## Problem requirements:
What you write must be the listing below in full, word for word, minus its pictures.

* * * * *

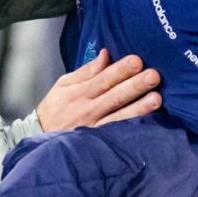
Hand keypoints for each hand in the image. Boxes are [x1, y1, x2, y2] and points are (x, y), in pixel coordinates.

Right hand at [36, 49, 161, 130]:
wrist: (40, 136)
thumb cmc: (55, 108)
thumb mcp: (63, 84)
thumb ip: (86, 71)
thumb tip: (106, 54)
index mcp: (80, 93)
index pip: (103, 79)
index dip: (120, 70)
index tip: (137, 60)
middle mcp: (88, 110)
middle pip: (115, 96)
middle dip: (134, 86)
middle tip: (153, 75)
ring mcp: (95, 128)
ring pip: (120, 117)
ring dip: (139, 108)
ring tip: (157, 99)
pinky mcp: (100, 143)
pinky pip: (118, 134)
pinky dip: (133, 129)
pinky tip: (149, 123)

* * * * *

## Result of the exercise:
Hand keypoints for each hand in the image. Boxes are [x1, y1, x2, y2] and points are (x, y), in pixel coordinates.

Right hand at [36, 49, 161, 130]:
wrist: (40, 136)
thumb cmc: (55, 108)
thumb mcp: (63, 84)
thumb ip: (86, 71)
thumb tip: (106, 54)
index mcp: (80, 93)
index pip: (103, 79)
index dip: (120, 70)
index tip: (137, 60)
middle mcp: (88, 110)
middle pip: (115, 96)
middle dip: (134, 86)
middle tip: (153, 75)
ring mcp: (95, 128)
ring pip: (120, 117)
ring dip: (139, 108)
ring tip: (157, 99)
pinky mcp: (100, 143)
pinky pip: (118, 134)
pinky dip: (133, 129)
pinky tip: (149, 123)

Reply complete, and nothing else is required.